The event began with industry leaders talking about major topics affecting the financial industry. Speakers such as Joseph Cohen (Senior Investment Strategist and President of the Global Markets Institute at Goldman Sachs) and Emanuella Enenajor (Senior Canada and U.S. economist at Bank of America Merrill Lynch Global Research) discussed how factors such as corporate governance and global markets shape the industry today. Corporate governance is a major trend following the recent struggles in the financial industry, including all the corporate bailouts that resulted in the nation’s financial collapse. The speakers went over how stricter rules are being put in place for corporations in order to ensure that companies behave more ethically as well as more fiscally responsible.
The next major trend discussed was global markets and the global economy. The speakers discussed in depth about how different markets from around the world are affected by different rules and trends in their regions. For instance, certain markets such as Brazil are very rapidly developing into high growth markets, and they are the places to keep an eye one in the coming years. Conversely, certain markets such as Greece have been sluggish for a long period of time, making them less stable markets to avoid.

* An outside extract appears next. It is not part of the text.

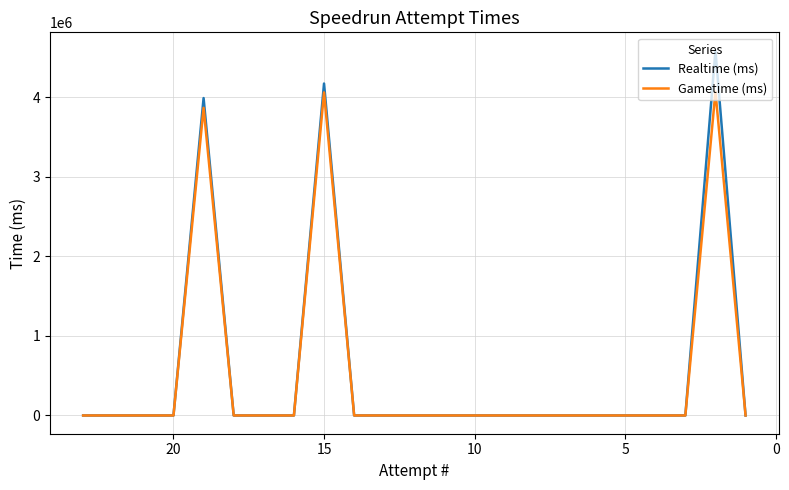

In Realtime (ms), how many points are higher than both neighbors (excluding endpoints)?

3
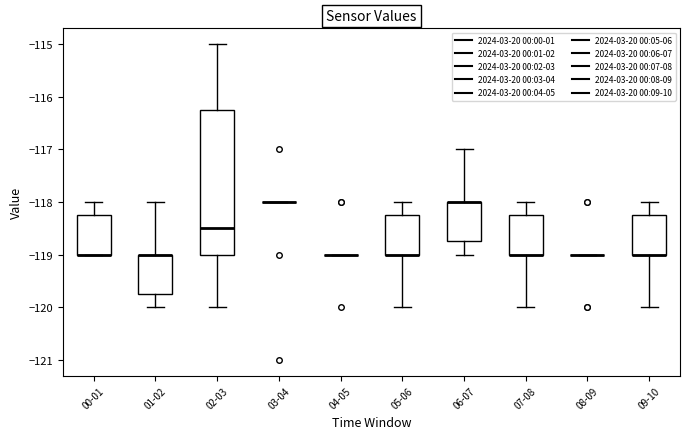

Comparing the boxes themselves (not the whiskers), which one is the tallest?

02-03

The structure of these talks was a town hall Q&A. The panel members set up the scenario, and then the audience had a chance to ask questions and start a dialogue between the panelists and the audience. What struck me most about the panelists was how open, honest, and down to earth they behaved. These panelists were very candid about their experiences as well as the positive and negative aspects of the financial market itself. They genuinely wanted to assist the students there while accurately depicting what to expect if one is interested in exploring this field as a career.
The next day was dedicated to smaller breakout sessions to give participants a more focused and in-depth view of different aspects of the industry. The break out session that impacted me the most was the session on industry forecasting. This session stuck with me because the speakers gave a very captivating account of how they approach this subject. When forecasting, it is important to have a reasonable prediction model to reliably provide quality metrics. However, models are easy to find and everyone has different models that they use. What is more important is finding quality and worthwhile data to enter into the model. This is a skill that is much harder to find due to the dynamic nature of the industry. The speakers work tirelessly to ensure they have proper data to work with by continuously building a network of contacts in the field. This shows how invaluable the connections you make on the job are, and this is a lesson I plan to remember for the rest of my professional career.
All in all, it was a very exciting and informative conference that I feel blessed to have attended. The major topics provided more info about the industry, both on a national and a global scale. I feel as if I gained a large amount of knowledge at this event, and I feel not only more informed, but also empowered to proceed into the financial world.